Stored records
+++

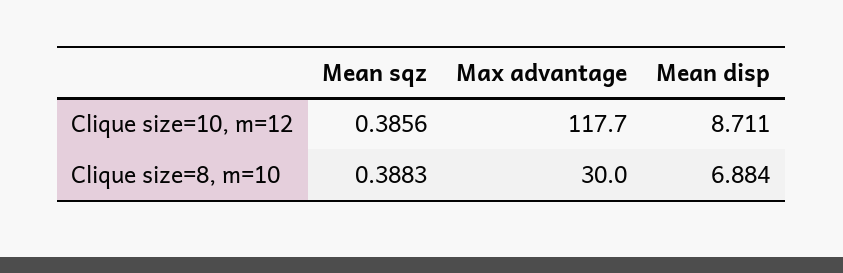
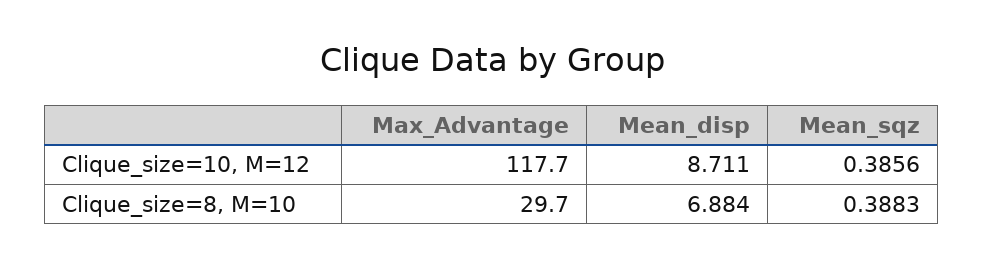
  {
    "Mean sqz": {
      "Clique size=10, m=12": 0.3856,
      "Clique size=8, m=10": 0.3883
    },
    "Max advantage": {
      "Clique size=10, m=12": 117.7,
-     "Clique size=8, m=10": 30
+     "Clique size=8, m=10": 29.7
    },
    "Mean disp": {
      "Clique size=10, m=12": 8.711,
      "Clique size=8, m=10": 6.884
    }
  }

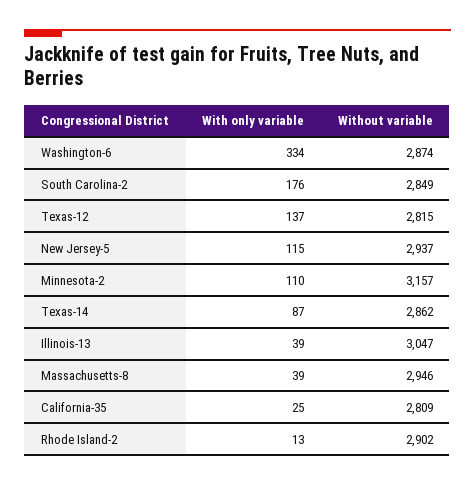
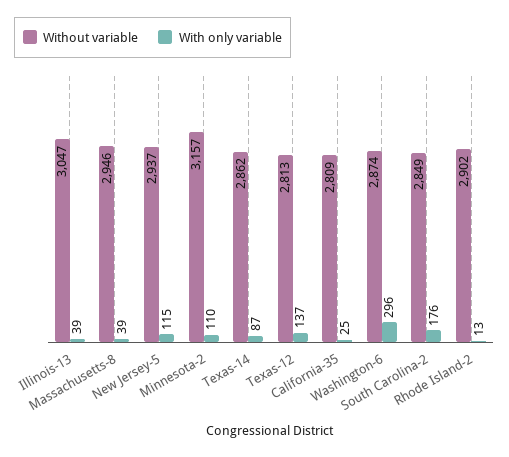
  {
    "With only variable": {
-     "Washington-6": 334,
+     "Washington-6": 296,
      "South Carolina-2": 176,
      "Texas-12": 137,
      "New Jersey-5": 115,
      "Minnesota-2": 110,
      "Texas-14": 87,
      "Illinois-13": 39,
      "Massachusetts-8": 39,
      "California-35": 25,
      "Rhode Island-2": 13
    },
    "Without variable": {
      "Washington-6": 2874,
      "South Carolina-2": 2849,
-     "Texas-12": 2815,
+     "Texas-12": 2813,
      "New Jersey-5": 2937,
      "Minnesota-2": 3157,
      "Texas-14": 2862,
      "Illinois-13": 3047,
      "Massachusetts-8": 2946,
      "California-35": 2809,
      "Rhode Island-2": 2902
    }
  }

+++

**Work instruction**
Give the number of lines in the records above in which the word "size" appears. Include no other text.

**Written response**
7